Girlhood
Bande de Filles (Girlhood), written and directed by Céline Sciamma, took awards ceremonies by storm when released last year, and deservedly so. The film has certainly not gone unappreciated, with eleven award nominations, including the Queer Palm and the SACD Prize at Cannes, and six wins, among which were the Special Jury Prize at the Philadelphia Film Festival and the TVE Otra Mirada Award at the San Sebastian International Film Festival.

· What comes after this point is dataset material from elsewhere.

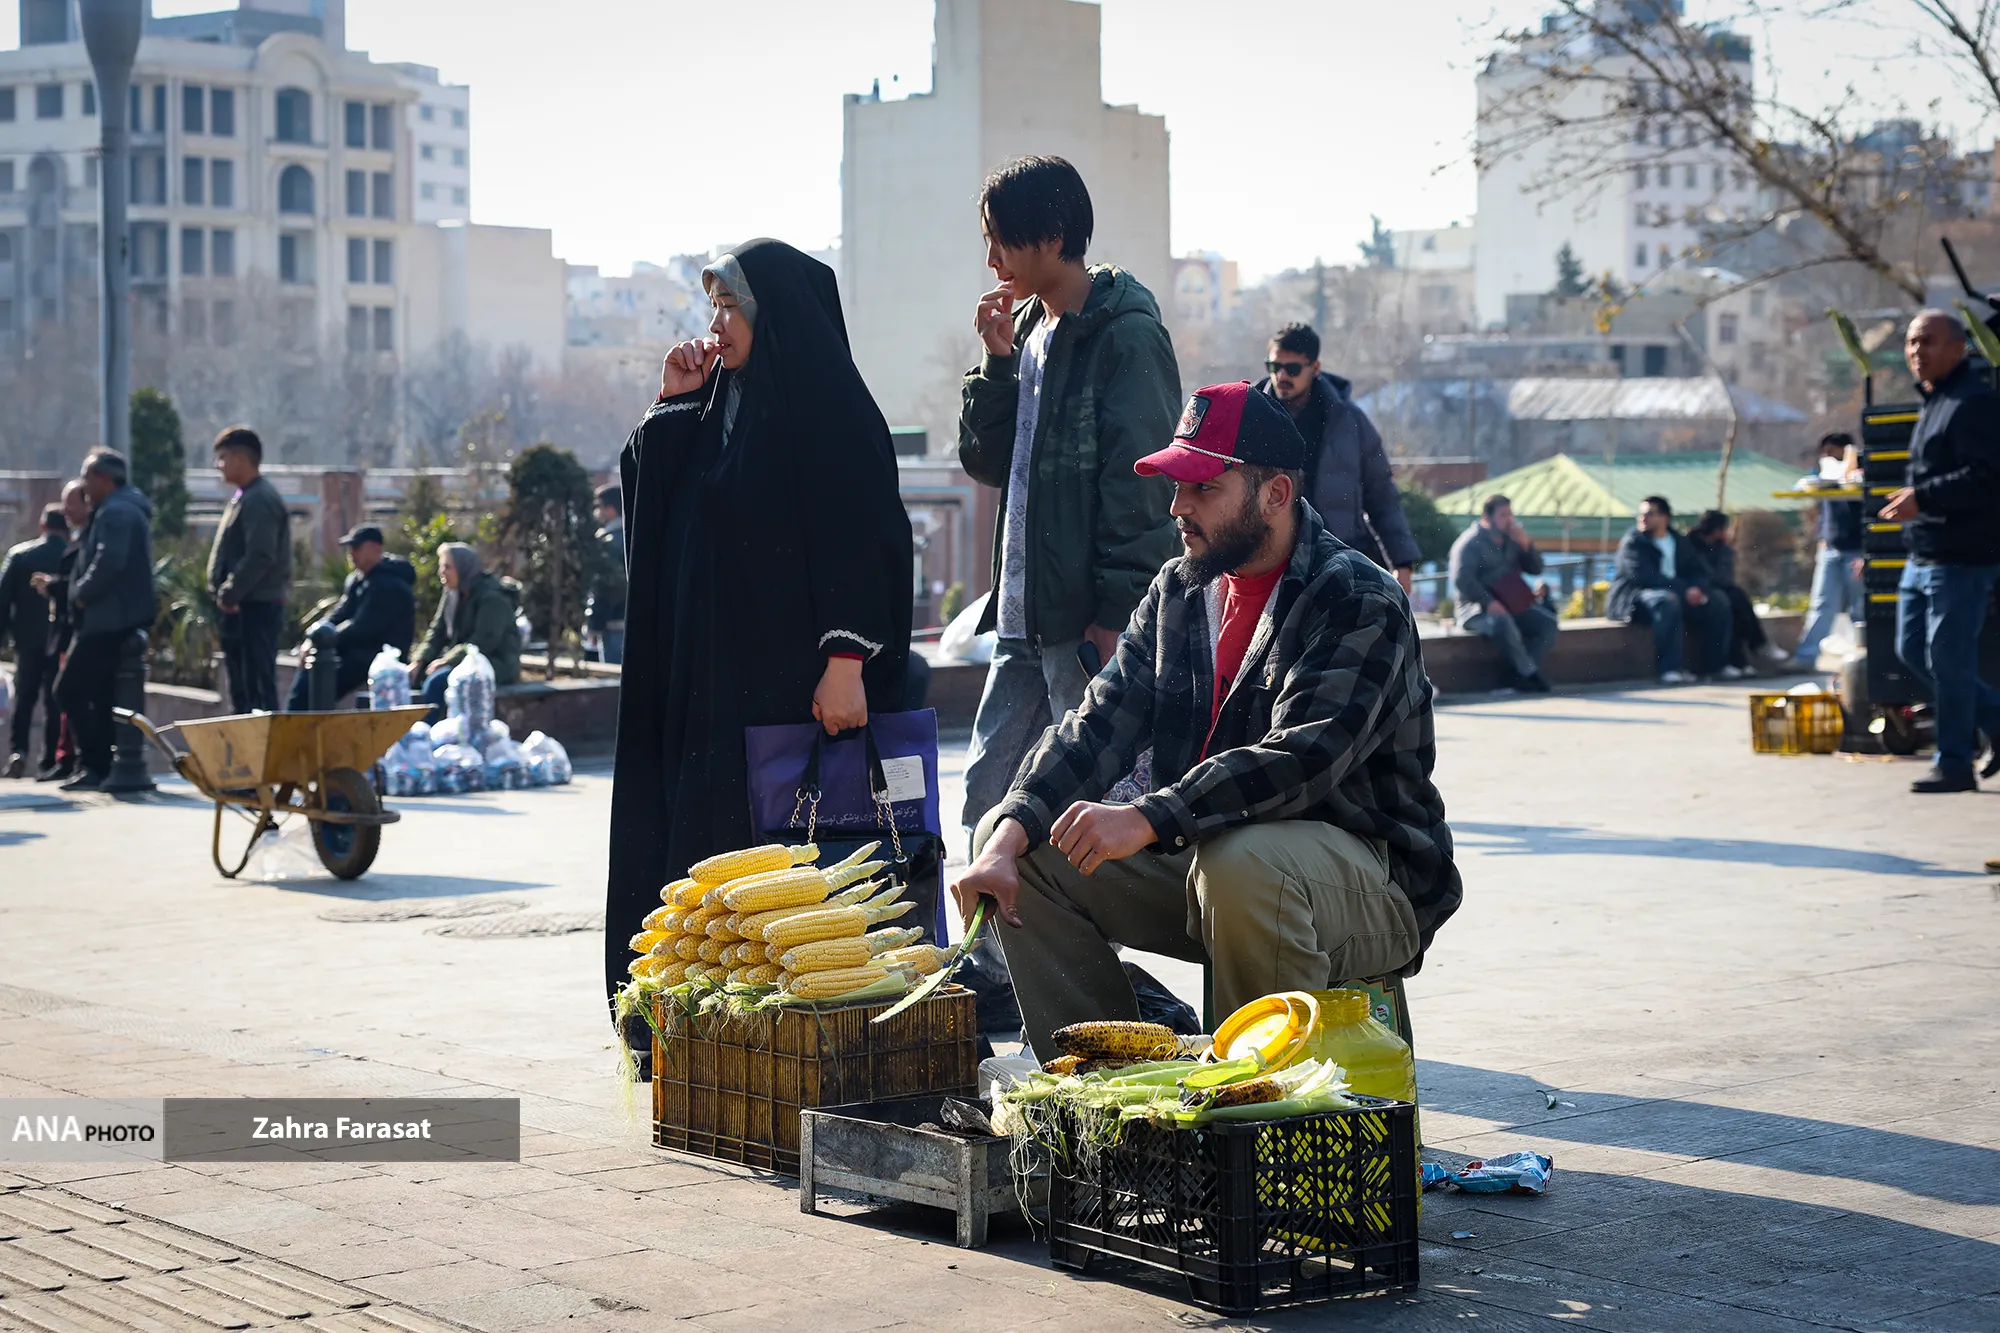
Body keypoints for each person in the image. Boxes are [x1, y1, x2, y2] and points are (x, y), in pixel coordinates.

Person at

The film focuses principally on fifteen-year-old Marieme (Karidja Toure), on the verge of her sixteenth birthday, with supporting roles filled by other members of the girl gang she becomes involved with: Lady (Assa Sylla), Adiatou (Lindsay Karamoh) and Fily (Marietou Toure). Girlhood shows the progressive disappointments, hopes and frustrations Marieme experiences, increasingly involved in the youth gang culture of her Parisian suburb. The inevitability of these girls’ situations, already becoming young women, is brought into sharp focus in the opening scenes of the film, when Marieme is told by a faceless career advisor (an off-screen voice) that her grades are not good enough to get her into high school. When Marieme protests, saying “I want to be like others – normal”, The advisor replies “It’s a bit too late for that”. The audience gets the impression it may always have been too late for Marieme.
In the midst of her disillusion, Marieme meets Lady and her gang, who are on the lookout for a new member. This membership offers Marieme an escape from the pressures of her family and a bleak looking future, and she gradually becomes more involved in their world of petty crime. In this world of children and not-quite-adults, the only parent you ever see is Marieme’s mother, who is cold, vague, and has no real character development. Other adults, like the career advisor, are absent or invisible. In this world, children take on the roles of adults. Marieme cares for her two younger sisters, and they are in turn dominated by a complex relationship with their older brother; he is controlling and violent, but also trying, in his way, to keep the girls away from certain dangers. Achieving a reputation for being hard is essential to the girls, and Lady and Marieme fight to maintain the notoriety of their group.
Although there are moments when the girls interact with other groups amicably (in a dance-off in Paris, for example) the majority of the scenes between the girls and other groups are of conflict. Here, sisterhood is only between you and your gang, not between all women. The girls seem to be mirrors of the male gangs, who pride themselves on violence and their toughness, though, as Marieme finds out when she decides to break away from the group, in the real world of gangs the women are not treated the same as the boys.
Sciamma uses interesting visual motifs to demarcate the transitions of the girls from one state to another, especially Lady and Marieme. This is communicated through changes in clothing style, but especially in the symbolic changing of the girls’ hairstyles, from braids to chemically straightened weaves, to a more natural state. There is a strong symbolic element behind these aesthetic alterations.
Those expecting a La Haine (1995) type situation might be disappointed by this film, and there is actually relatively little violence. Sciamma achieves a far more high pitched sense of realism by avoiding over dramatisation throughout the film and keeping even the most intense scenes low key to the last. However, this is an excellent portrayal of life for young women coming from difficult situations, and of sisterhood in general. The film is interchangeably funny, moving and thought-provoking. With some truly exceptional scenes, and interesting use of music (you will never listen to Rhianna’s “Diamonds” in the same way again), the film lives up to the impression created by its nominations list, and will not disappoint.